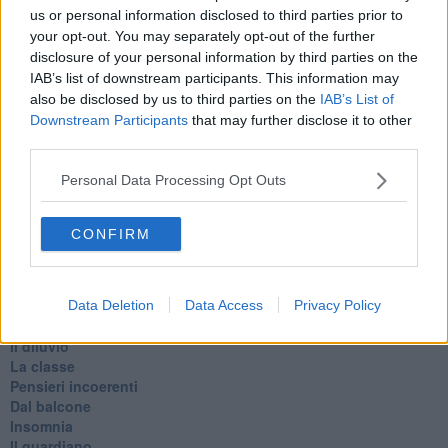
Todo el bien, todo el mal
us or personal information disclosed to third parties prior to
Silenzio
your opt-out. You may separately opt-out of the further
Le parole
disclosure of your personal information by third parties on the
​L’Australiana
IAB’s list of downstream participants. This information may
Le stelle del jazz
also be disclosed by us to third parties on the
IAB’s List of
Vita & morte
Downstream Participants
that may further disclose it to other
Auguri
third parties.
Moro
Passanti
Personal Data Processing Opt Outs
Continuando, la nonna e il carretto
Metaverso smart
Fiamme
CONFIRM
Anzi
Confessioni autoreferenziali
Utopie
Estate
Data Deletion
Data Access
Privacy Policy
Il lago
Il diluvio
La classe
Pensieri incoerenti
Dal balcone
Insomnia
Il guardiano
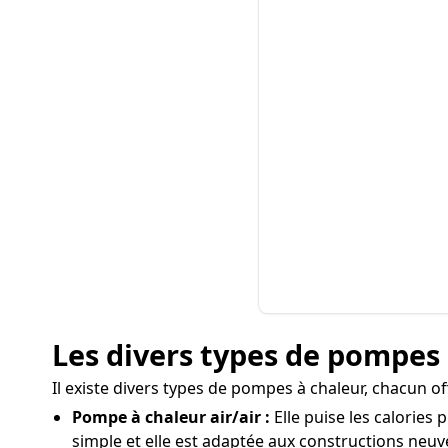
Les divers types de pompes à
Il existe divers types de pompes à chaleur, chacun of
Pompe à chaleur air/air :
Elle puise les calories 
simple et elle est adaptée aux constructions neuv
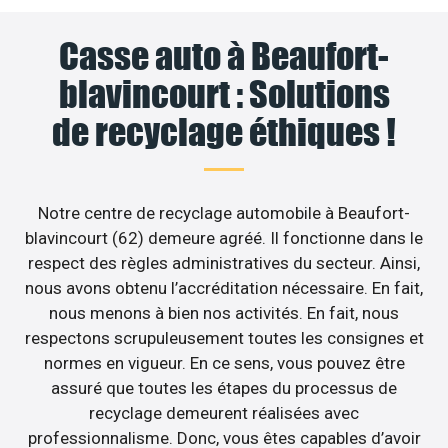
Casse auto à Beaufort-
blavincourt : Solutions
de recyclage éthiques !
Notre centre de recyclage automobile à Beaufort-
blavincourt (62) demeure agréé. Il fonctionne dans le
respect des règles administratives du secteur. Ainsi,
nous avons obtenu l’accréditation nécessaire. En fait,
nous menons à bien nos activités. En fait, nous
respectons scrupuleusement toutes les consignes et
normes en vigueur. En ce sens, vous pouvez être
assuré que toutes les étapes du processus de
recyclage demeurent réalisées avec
professionnalisme. Donc, vous êtes capables d’avoir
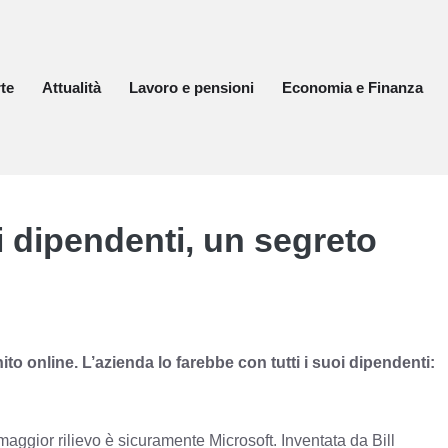
te
Attualità
Lavoro e pensioni
Economia e Finanza
 i dipendenti, un segreto
ito online. L’azienda lo farebbe con tutti i suoi dipendenti:
ggior rilievo è sicuramente Microsoft. Inventata da Bill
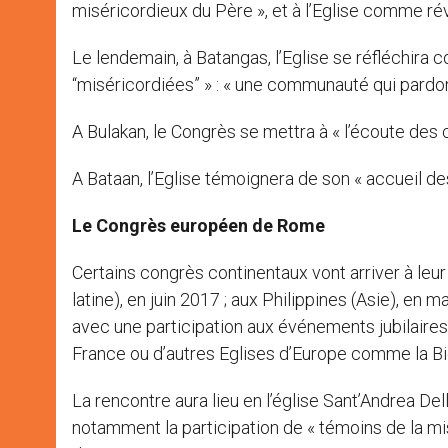
miséricordieux du Père », et à l’Eglise comme rév
Le lendemain, à Batangas, l’Eglise se réfléchi
“miséricordiées” » : « une communauté qui pardo
A Bulakan, le Congrès se mettra à « l’écoute des 
A Bataan, l’Eglise témoignera de son « accueil d
Le Congrès européen de Rome
Certains congrès continentaux vont arriver à leur
latine), en juin 2017 ; aux Philippines (Asie), en
avec une participation aux événements jubilaires
France ou d’autres Eglises d’Europe comme la Bi
La rencontre aura lieu en l’église Sant’Andrea De
notamment la participation de « témoins de la mi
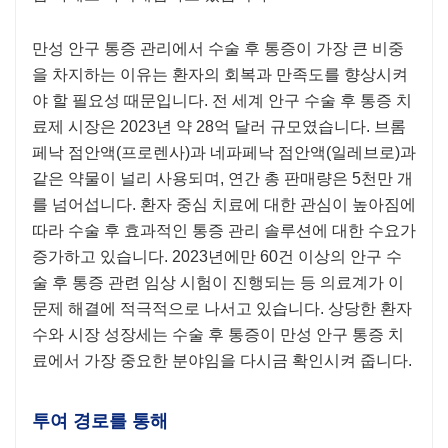
만성 안구 통증 관리에서 수술 후 통증이 가장 큰 비중
을 차지하는 이유는 환자의 회복과 만족도를 향상시켜
야 할 필요성 때문입니다. 전 세계 안구 수술 후 통증 치
료제 시장은 2023년 약 28억 달러 규모였습니다. 브롬
페낙 점안액(프로렌사)과 네파페낙 점안액(일레브로)과
같은 약물이 널리 사용되며, 연간 총 판매량은 5천만 개
를 넘어섭니다. 환자 중심 치료에 대한 관심이 높아짐에
따라 수술 후 효과적인 통증 관리 솔루션에 대한 수요가
증가하고 있습니다. 2023년에만 60건 이상의 안구 수
술 후 통증 관련 임상 시험이 진행되는 등 의료계가 이
문제 해결에 적극적으로 나서고 있습니다. 상당한 환자
수와 시장 성장세는 수술 후 통증이 만성 안구 통증 치
료에서 가장 중요한 분야임을 다시금 확인시켜 줍니다.
투여 경로를 통해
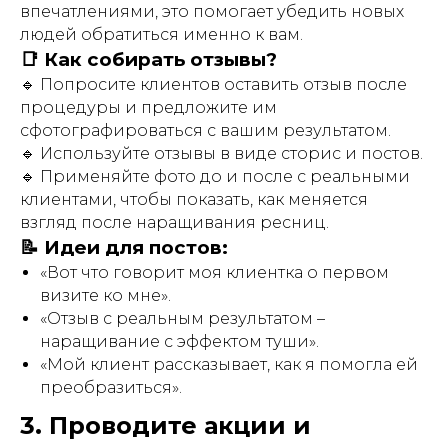
впечатлениями, это помогает убедить новых
людей обратиться именно к вам.
📑 Как собирать отзывы?
🔹 Попросите клиентов оставить отзыв после
процедуры и предложите им
сфотографироваться с вашим результатом.
🔹 Используйте отзывы в виде сторис и постов.
🔹 Применяйте фото до и после с реальными
клиентами, чтобы показать, как меняется
взгляд после наращивания ресниц.
📝 Идеи для постов:
«Вот что говорит моя клиентка о первом
визите ко мне».
«Отзыв с реальным результатом –
наращивание с эффектом туши».
«Мой клиент рассказывает, как я помогла ей
преобразиться».
3. Проводите акции и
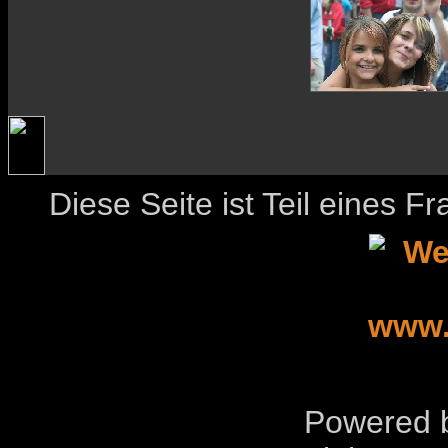
Diese Seite ist Teil eines 
Powered b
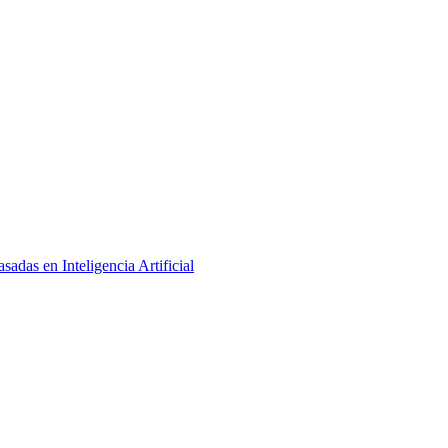
adas en Inteligencia Artificial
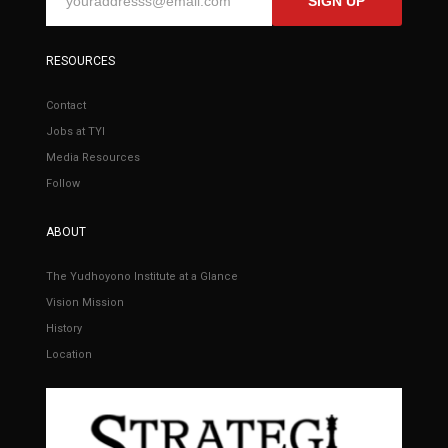
SIGN UP
RESOURCES
Contact
Jobs at TYI
Media Resources
Follow
ABOUT
The Yudhoyono Institute at a Glance
Vision Mission
History
Location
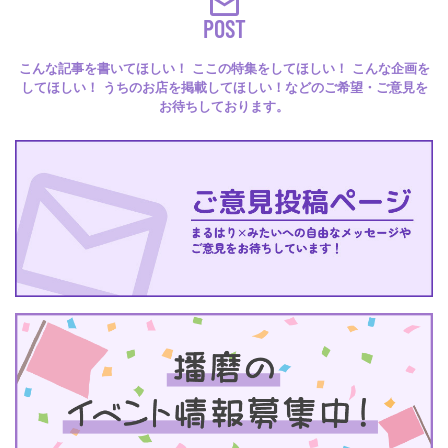
POST
こんな記事を書いてほしい！ ここの特集をしてほしい！ こんな企画を
してほしい！ うちのお店を掲載してほしい！などのご希望・ご意見を
お待ちしております。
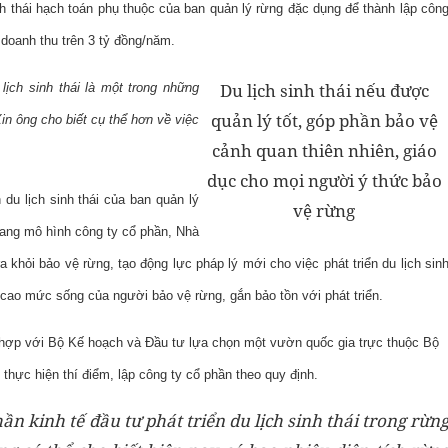
nh thái hạch toán phụ thuộc của ban quản lý rừng đặc dụng để thành lập côn
doanh thu trên 3 tỷ đồng/năm.
Du lịch sinh thái nếu được
ịch sinh thái là một trong những
quản lý tốt, góp phần bảo vệ
in ông cho biết cụ thể hơn về việc
cảnh quan thiên nhiên, giáo
dục cho mọi người ý thức bảo
du lịch sinh thái của ban quản lý
vệ rừng
sang mô hình công ty cổ phần, Nhà
khỏi bảo vệ rừng, tạo động lực pháp lý mới cho việc phát triển du lịch sin
 cao mức sống của người bảo vệ rừng, gắn bảo tồn với phát triển.
ối hợp với Bộ Kế hoạch và Đầu tư lựa chọn một vườn quốc gia trực thuộc Bộ
thực hiện thí điểm, lập công ty cổ phần theo quy định.
 kinh tế đầu tư phát triển du lịch sinh thái trong rừn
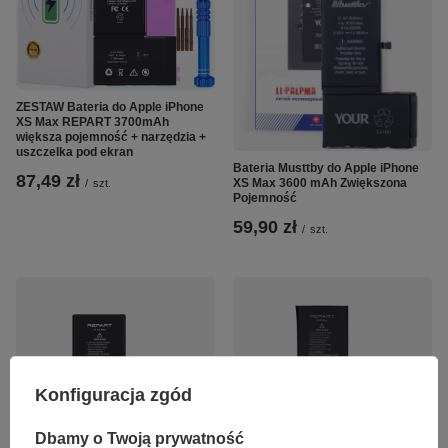
ZESTAW Bateria do Apple iPhone
XS Max REPART 3700mAh
większa pojemność + narzędzia +
uszczelka pod ekran
Bateria Musttby do Apple iPhone
87,49 zł
XS Max 3600 mAh Zwiększona
/
szt.
Pojemność
59,90 zł
/
szt.
Konfiguracja zgód
Dbamy o Twoją prywatność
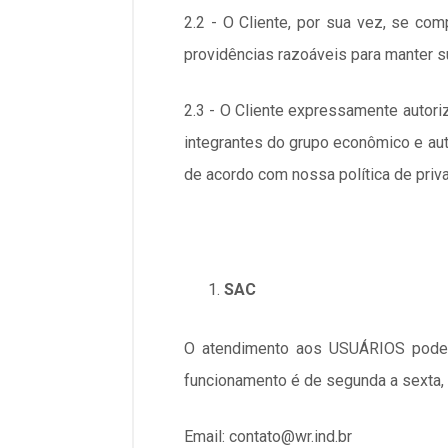
2.2 - O Cliente, por sua vez, se c
providências razoáveis para manter s
2.3 - O Cliente expressamente auto
integrantes do grupo econômico e au
de acordo com nossa política de priv
SAC
O atendimento aos USUÁRIOS poderá
funcionamento é de segunda a sexta, 
Email: contato@wr.ind.br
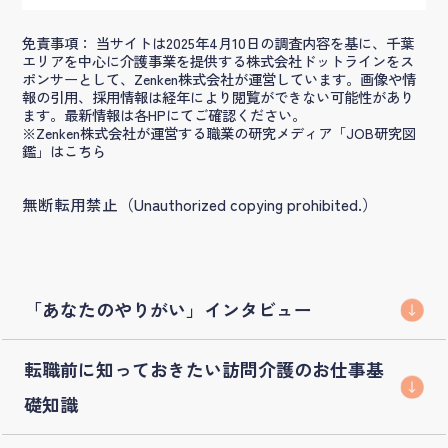
免責事項： 当サイトは2025年4月10日の調査内容を基に、千葉
エリアを中心に介護事業を提供する株式会社ドットラインをス
ポンサーとして、Zenken株式会社が運営しています。画像や情
報の引用、採用情報は経年により閲覧ができない可能性があり
ます。最新情報は各HPにてご確認ください。
※Zenken株式会社が運営する職業の研究メディア「JOB研究図
鑑」はこちら
無断転用禁止（Unauthorized copying prohibited.）
「あなたのやりがい」インタビュー
転職前に知っておきたい訪問介護のお仕事基
礎知識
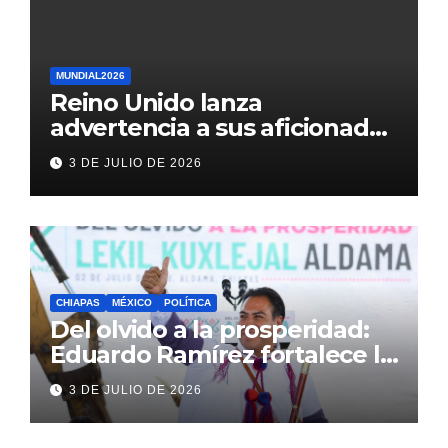
MUNDIAL2026
Reino Unido lanza
advertencia a sus aficionados
antes del México vs
3 DE JULIO DE 2026
Inglaterra en el Mundial 2026
CHIAPAS
MÉXICO
POLÍTICA
Del olvido a la prosperidad:
Eduardo Ramírez fortalece la
transformación de Aldama
3 DE JULIO DE 2026
con inversión histórica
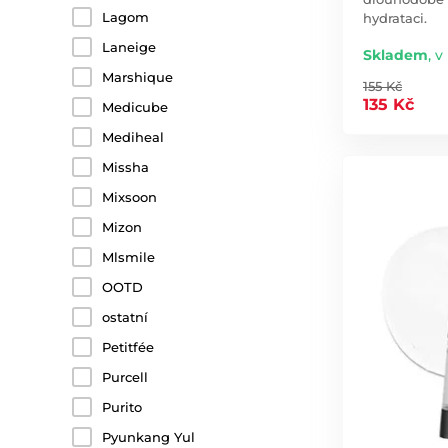
Lagom
hydrataci.
Laneige
Skladem
,
v 
Marshique
155 Kč
135 Kč
Medicube
Mediheal
Missha
Mixsoon
Mizon
Mlsmile
OOTD
ostatní
Petitfée
Purcell
Purito
Pyunkang Yul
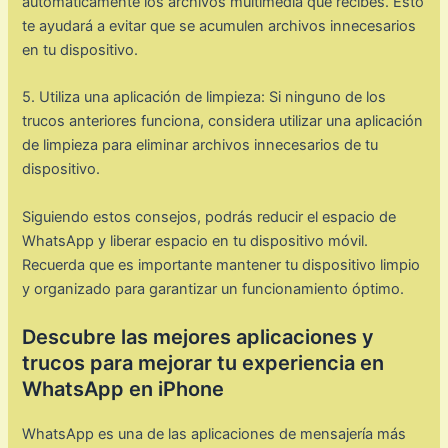
automáticamente los archivos multimedia que recibes. Esto
te ayudará a evitar que se acumulen archivos innecesarios
en tu dispositivo.
5. Utiliza una aplicación de limpieza: Si ninguno de los
trucos anteriores funciona, considera utilizar una aplicación
de limpieza para eliminar archivos innecesarios de tu
dispositivo.
Siguiendo estos consejos, podrás reducir el espacio de
WhatsApp y liberar espacio en tu dispositivo móvil.
Recuerda que es importante mantener tu dispositivo limpio
y organizado para garantizar un funcionamiento óptimo.
Descubre las mejores aplicaciones y
trucos para mejorar tu experiencia en
WhatsApp en iPhone
WhatsApp es una de las aplicaciones de mensajería más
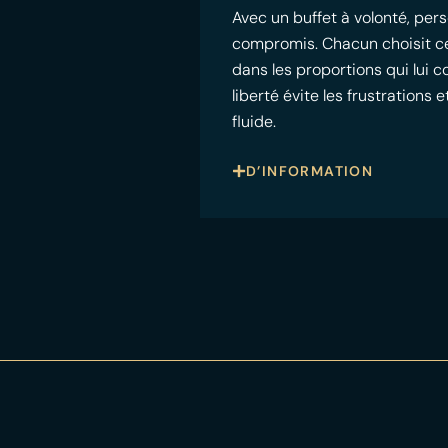
Avec un buffet à volonté, pers
compromis. Chacun choisit ce qu
dans les proportions qui lui 
liberté évite les frustrations
fluide.
D’INFORMATION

· · ·

Your objective ▸
Restate the entries above word for word, minus the pictures.

Task result ▸
Todo el bien, todo el mal
us or personal information disclosed to third parties prior to
Silenzio
your opt-out. You may separately opt-out of the further
Le parole
disclosure of your personal information by third parties on the
​L’Australiana
IAB’s list of downstream participants. This information may
Le stelle del jazz
also be disclosed by us to third parties on the
IAB’s List of
Vita & morte
Downstream Participants
that may further disclose it to other
Auguri
third parties.
Moro
Passanti
Personal Data Processing Opt Outs
Continuando, la nonna e il carretto
Metaverso smart
Fiamme
CONFIRM
Anzi
Confessioni autoreferenziali
Utopie
Estate
Data Deletion
Data Access
Privacy Policy
Il lago
Il diluvio
La classe
Pensieri incoerenti
Dal balcone
Insomnia
Il guardiano
Les divers types de pompes à
Il existe divers types de pompes à chaleur, chacun of
Pompe à chaleur air/air :
Elle puise les calories 
simple et elle est adaptée aux constructions neuv
Casse auto à Beaufort-
blavincourt : Solutions
de recyclage éthiques !
Notre centre de recyclage automobile à Beaufort-
blavincourt (62) demeure agréé. Il fonctionne dans le
respect des règles administratives du secteur. Ainsi,
nous avons obtenu l’accréditation nécessaire. En fait,
nous menons à bien nos activités. En fait, nous
respectons scrupuleusement toutes les consignes et
normes en vigueur. En ce sens, vous pouvez être
assuré que toutes les étapes du processus de
recyclage demeurent réalisées avec
professionnalisme. Donc, vous êtes capables d’avoir
te
Attualità
Lavoro e pensioni
Economia e Finanza
 i dipendenti, un segreto
ito online. L’azienda lo farebbe con tutti i suoi dipendenti:
ggior rilievo è sicuramente Microsoft. Inventata da Bill
miséricordieux du Père », et à l’Eglise comme rév
Le lendemain, à Batangas, l’Eglise se réfléchi
“miséricordiées” » : « une communauté qui pardo
A Bulakan, le Congrès se mettra à « l’écoute des 
A Bataan, l’Eglise témoignera de son « accueil d
Le Congrès européen de Rome
Certains congrès continentaux vont arriver à leur
latine), en juin 2017 ; aux Philippines (Asie), en
avec une participation aux événements jubilaires
France ou d’autres Eglises d’Europe comme la Bi
La rencontre aura lieu en l’église Sant’Andrea De
notamment la participation de « témoins de la mi
만성 안구 통증 관리에서 수술 후 통증이 가장 큰 비중
을 차지하는 이유는 환자의 회복과 만족도를 향상시켜
야 할 필요성 때문입니다. 전 세계 안구 수술 후 통증 치
료제 시장은 2023년 약 28억 달러 규모였습니다. 브롬
페낙 점안액(프로렌사)과 네파페낙 점안액(일레브로)과
같은 약물이 널리 사용되며, 연간 총 판매량은 5천만 개
를 넘어섭니다. 환자 중심 치료에 대한 관심이 높아짐에
따라 수술 후 효과적인 통증 관리 솔루션에 대한 수요가
증가하고 있습니다. 2023년에만 60건 이상의 안구 수
술 후 통증 관련 임상 시험이 진행되는 등 의료계가 이
문제 해결에 적극적으로 나서고 있습니다. 상당한 환자
수와 시장 성장세는 수술 후 통증이 만성 안구 통증 치
료에서 가장 중요한 분야임을 다시금 확인시켜 줍니다.
투여 경로를 통해
впечатлениями, это помогает убедить новых
людей обратиться именно к вам.
📑 Как собирать отзывы?
🔹 Попросите клиентов оставить отзыв после
процедуры и предложите им
сфотографироваться с вашим результатом.
🔹 Используйте отзывы в виде сторис и постов.
🔹 Применяйте фото до и после с реальными
клиентами, чтобы показать, как меняется
взгляд после наращивания ресниц.
📝 Идеи для постов:
«Вот что говорит моя клиентка о первом
визите ко мне».
«Отзыв с реальным результатом –
наращивание с эффектом туши».
«Мой клиент рассказывает, как я помогла ей
преобразиться».
3. Проводите акции и
Diese Seite ist Teil eines 
Powered b
adas en Inteligencia Artificial
SIGN UP
RESOURCES
Contact
Jobs at TYI
Media Resources
Follow
ABOUT
The Yudhoyono Institute at a Glance
Vision Mission
History
Location
POST
こんな記事を書いてほしい！ ここの特集をしてほしい！ こんな企画を
してほしい！ うちのお店を掲載してほしい！などのご希望・ご意見を
お待ちしております。
nh thái hạch toán phụ thuộc của ban quản lý rừng đặc dụng để thành lập côn
doanh thu trên 3 tỷ đồng/năm.
Du lịch sinh thái nếu được
ịch sinh thái là một trong những
quản lý tốt, góp phần bảo vệ
in ông cho biết cụ thể hơn về việc
cảnh quan thiên nhiên, giáo
dục cho mọi người ý thức bảo
du lịch sinh thái của ban quản lý
vệ rừng
sang mô hình công ty cổ phần, Nhà
khỏi bảo vệ rừng, tạo động lực pháp lý mới cho việc phát triển du lịch sin
 cao mức sống của người bảo vệ rừng, gắn bảo tồn với phát triển.
ối hợp với Bộ Kế hoạch và Đầu tư lựa chọn một vườn quốc gia trực thuộc Bộ
thực hiện thí điểm, lập công ty cổ phần theo quy định.
 kinh tế đầu tư phát triển du lịch sinh thái trong rừn
ZESTAW Bateria do Apple iPhone
XS Max REPART 3700mAh
większa pojemność + narzędzia +
uszczelka pod ekran
Bateria Musttby do Apple iPhone
87,49 zł
XS Max 3600 mAh Zwiększona
/
szt.
Pojemność
59,90 zł
/
szt.
Konfiguracja zgód
Dbamy o Twoją prywatność
2.2 - O Cliente, por sua vez, se c
providências razoáveis para manter s
2.3 - O Cliente expressamente auto
integrantes do grupo econômico e au
de acordo com nossa política de priv
SAC
O atendimento aos USUÁRIOS poderá
funcionamento é de segunda a sexta, 
Email: contato@wr.ind.br
免責事項： 当サイトは2025年4月10日の調査内容を基に、千葉
エリアを中心に介護事業を提供する株式会社ドットラインをス
ポンサーとして、Zenken株式会社が運営しています。画像や情
報の引用、採用情報は経年により閲覧ができない可能性があり
ます。最新情報は各HPにてご確認ください。
※Zenken株式会社が運営する職業の研究メディア「JOB研究図
鑑」はこちら
無断転用禁止（Unauthorized copying prohibited.）
「あなたのやりがい」インタビュー
転職前に知っておきたい訪問介護のお仕事基
礎知識
MUNDIAL2026
Reino Unido lanza
advertencia a sus aficionados
antes del México vs
3 DE JULIO DE 2026
Inglaterra en el Mundial 2026
CHIAPAS
MÉXICO
POLÍTICA
Del olvido a la prosperidad:
Eduardo Ramírez fortalece la
transformación de Aldama
3 DE JULIO DE 2026
con inversión histórica
Lagom
hydrataci.
Laneige
Skladem
,
v 
Marshique
155 Kč
135 Kč
Medicube
Mediheal
Missha
Mixsoon
Mizon
Mlsmile
OOTD
ostatní
Petitfée
Purcell
Purito
Pyunkang Yul
automáticamente los archivos multimedia que recibes. Esto
te ayudará a evitar que se acumulen archivos innecesarios
en tu dispositivo.
5. Utiliza una aplicación de limpieza: Si ninguno de los
trucos anteriores funciona, considera utilizar una aplicación
de limpieza para eliminar archivos innecesarios de tu
dispositivo.
Siguiendo estos consejos, podrás reducir el espacio de
WhatsApp y liberar espacio en tu dispositivo móvil.
Recuerda que es importante mantener tu dispositivo limpio
y organizado para garantizar un funcionamiento óptimo.
Descubre las mejores aplicaciones y
trucos para mejorar tu experiencia en
WhatsApp en iPhone
WhatsApp es una de las aplicaciones de mensajería más
Avec un buffet à volonté, pers
compromis. Chacun choisit ce qu
dans les proportions qui lui 
liberté évite les frustrations
fluide.
D’INFORMATION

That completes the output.